« Peut-on vraiment tourner la page d’un livre qui brûle encore les doigts chaque fois qu’on l’ouvre ? » s’interroge Salim, historien indépendant, né à Nanterre de parents algériens, après avoir entendu les mots tranchants de Gérald Darmanin sur la mémoire coloniale.
Un mercredi sec, un mot tranchant
Il était un peu plus de onze heures ce mercredi d’avril, lorsque Gérald Darmanin, debout sous les dorures du ministère de la Justice, s’est exprimé face à une presse attentive. Les flashs crépitaient à peine, comme si la salle retenait son souffle. D’un ton posé mais sans appel, il lâcha : « Le passé est le passé, et la France n’a pas à s’en excuser. »
Un silence. Une brèche. Une onde de choc. Ce n’était pas seulement une phrase. C’était une frontière. Un mur levé entre deux mémoires, deux récits, deux douleurs.
Salim, la mémoire dans les veines
Salim, 42 ans, connaît cette douleur par cœur. Chez lui, les souvenirs ne sont pas que des histoires racontées au coin du salon, ils sont dans les gestes de sa mère, dans les silences de son père. Le mot « rente mémorielle« , souvent prononcé avec mépris sur les plateaux télé, lui fait l’effet d’un poison lent. Il a grandi à Nanterre dans une cité HLM où les murs se souviennent mieux que les manuels scolaires.
Lorsqu’il entend la déclaration de Darmanin, il est dans son petit bureau de chercheur indépendant, entouré de livres, de documents, et de lettres jaunies que lui ont confiées d’anciens appelés du contingent.
Il fronce les sourcils, pas tant par surprise que par fatigue. Une fatigue ancestrale, celle de voir toujours les mêmes cicatrices ignorées, toujours la même Histoire contée d’un seul point de vue.
La France, l’Algérie, et ce passé qui ne passe pas
La relation entre la France et l’Algérie est un fil tendu, fragile, tressé de guerres, de douleurs, de sang et de silences. Depuis l’indépendance de 1962, les deux pays s’observent dans un miroir brisé, incapable de recomposer une image commune.
La colonisation a duré 132 ans. Et dans ce temps long, se sont entassés les traumatismes : Spoliations, discriminations, exécutions, tortures. Puis, la guerre, les massacres de Sétif, Guelma, les camps d’internement, les harkis abandonnés, les Algériens noyés dans la Seine un soir d’octobre 1961 sous les ordres de Maurice Papon.
À chaque sommet diplomatique, cette mémoire revient comme une tempête. Emmanuel Macron avait esquissé des gestes d’apaisement, commandant le rapport Stora, qualifiant la colonisation de « crime contre l’humanité » devant des étudiants algériens. Mais la machine s’est vite grippée.

**Travail demandé**.
1 > Restituez sans modification le passage de l’article sur la mémoire coloniale, de « La France, l’Algérie, et » à « une image commune. ».
2 > D’après l’article sur la mémoire coloniale, combien d’années la colonisation de l’Algérie a-t-elle duré ?

**Données conservées**.
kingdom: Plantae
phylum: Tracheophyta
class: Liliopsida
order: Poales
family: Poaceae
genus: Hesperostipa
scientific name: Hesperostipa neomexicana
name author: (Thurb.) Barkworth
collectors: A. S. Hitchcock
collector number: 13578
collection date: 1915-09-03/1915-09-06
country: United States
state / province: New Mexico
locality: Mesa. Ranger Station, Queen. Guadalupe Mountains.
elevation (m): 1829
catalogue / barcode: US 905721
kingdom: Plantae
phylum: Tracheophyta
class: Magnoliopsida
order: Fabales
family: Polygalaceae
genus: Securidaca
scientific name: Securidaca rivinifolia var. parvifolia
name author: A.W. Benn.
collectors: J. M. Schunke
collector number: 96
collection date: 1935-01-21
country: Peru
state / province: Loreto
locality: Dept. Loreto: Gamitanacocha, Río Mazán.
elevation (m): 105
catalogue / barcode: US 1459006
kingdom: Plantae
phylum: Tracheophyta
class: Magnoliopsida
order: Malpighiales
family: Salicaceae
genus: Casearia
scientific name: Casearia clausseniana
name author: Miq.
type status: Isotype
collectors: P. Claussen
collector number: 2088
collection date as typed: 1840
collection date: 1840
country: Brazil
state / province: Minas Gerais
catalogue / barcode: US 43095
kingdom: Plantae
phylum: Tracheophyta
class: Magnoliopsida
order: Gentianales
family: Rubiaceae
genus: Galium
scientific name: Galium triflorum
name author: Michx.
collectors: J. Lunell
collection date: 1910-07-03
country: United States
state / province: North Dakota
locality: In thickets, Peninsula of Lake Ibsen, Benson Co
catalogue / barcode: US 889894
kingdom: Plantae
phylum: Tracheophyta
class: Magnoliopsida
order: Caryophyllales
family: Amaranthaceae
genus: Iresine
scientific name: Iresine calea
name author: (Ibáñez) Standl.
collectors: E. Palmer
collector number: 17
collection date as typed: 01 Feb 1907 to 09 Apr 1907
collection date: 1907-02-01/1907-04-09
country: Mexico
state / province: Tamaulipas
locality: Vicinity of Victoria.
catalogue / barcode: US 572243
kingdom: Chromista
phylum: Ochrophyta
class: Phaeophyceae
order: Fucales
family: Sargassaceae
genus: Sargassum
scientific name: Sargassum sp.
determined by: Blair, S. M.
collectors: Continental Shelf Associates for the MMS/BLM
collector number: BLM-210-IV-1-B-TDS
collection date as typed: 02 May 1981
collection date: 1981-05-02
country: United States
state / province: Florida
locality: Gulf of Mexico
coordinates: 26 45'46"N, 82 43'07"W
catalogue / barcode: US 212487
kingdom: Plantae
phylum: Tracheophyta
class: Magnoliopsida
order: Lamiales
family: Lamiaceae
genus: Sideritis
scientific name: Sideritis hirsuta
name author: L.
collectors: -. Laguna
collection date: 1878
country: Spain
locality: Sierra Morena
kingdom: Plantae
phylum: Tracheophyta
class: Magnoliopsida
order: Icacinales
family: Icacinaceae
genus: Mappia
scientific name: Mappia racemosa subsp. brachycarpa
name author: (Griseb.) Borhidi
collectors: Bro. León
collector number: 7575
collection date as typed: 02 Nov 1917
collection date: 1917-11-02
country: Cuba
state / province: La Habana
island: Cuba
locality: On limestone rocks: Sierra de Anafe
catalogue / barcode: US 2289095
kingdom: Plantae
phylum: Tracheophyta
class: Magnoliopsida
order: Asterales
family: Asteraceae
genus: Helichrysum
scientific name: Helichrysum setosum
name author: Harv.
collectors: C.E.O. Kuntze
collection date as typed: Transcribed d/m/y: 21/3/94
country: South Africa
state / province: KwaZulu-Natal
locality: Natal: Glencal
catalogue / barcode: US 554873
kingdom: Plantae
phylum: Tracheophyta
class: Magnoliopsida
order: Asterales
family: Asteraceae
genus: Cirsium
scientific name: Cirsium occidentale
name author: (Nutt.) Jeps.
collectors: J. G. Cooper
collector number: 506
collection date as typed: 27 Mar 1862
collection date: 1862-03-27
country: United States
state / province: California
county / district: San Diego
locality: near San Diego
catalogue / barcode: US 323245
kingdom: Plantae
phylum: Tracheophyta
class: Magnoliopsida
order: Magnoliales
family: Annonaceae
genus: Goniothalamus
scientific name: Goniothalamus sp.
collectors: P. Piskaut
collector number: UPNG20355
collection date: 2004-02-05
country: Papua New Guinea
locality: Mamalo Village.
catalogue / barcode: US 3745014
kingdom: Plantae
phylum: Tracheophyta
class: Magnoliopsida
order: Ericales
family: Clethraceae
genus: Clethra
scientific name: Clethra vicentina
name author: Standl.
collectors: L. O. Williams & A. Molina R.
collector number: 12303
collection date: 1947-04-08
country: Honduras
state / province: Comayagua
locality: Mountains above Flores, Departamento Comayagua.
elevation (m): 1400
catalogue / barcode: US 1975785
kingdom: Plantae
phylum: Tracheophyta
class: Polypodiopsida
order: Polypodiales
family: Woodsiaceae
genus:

**Réponses**.
1 >
La France, l’Algérie, et ce passé qui ne passe pas
La relation entre la France et l’Algérie est un fil tendu, fragile, tressé de guerres, de douleurs, de sang et de silences. Depuis l’indépendance de 1962, les deux pays s’observent dans un miroir brisé, incapable de recomposer une image commune.

2 > La colonisation a duré 132 ans.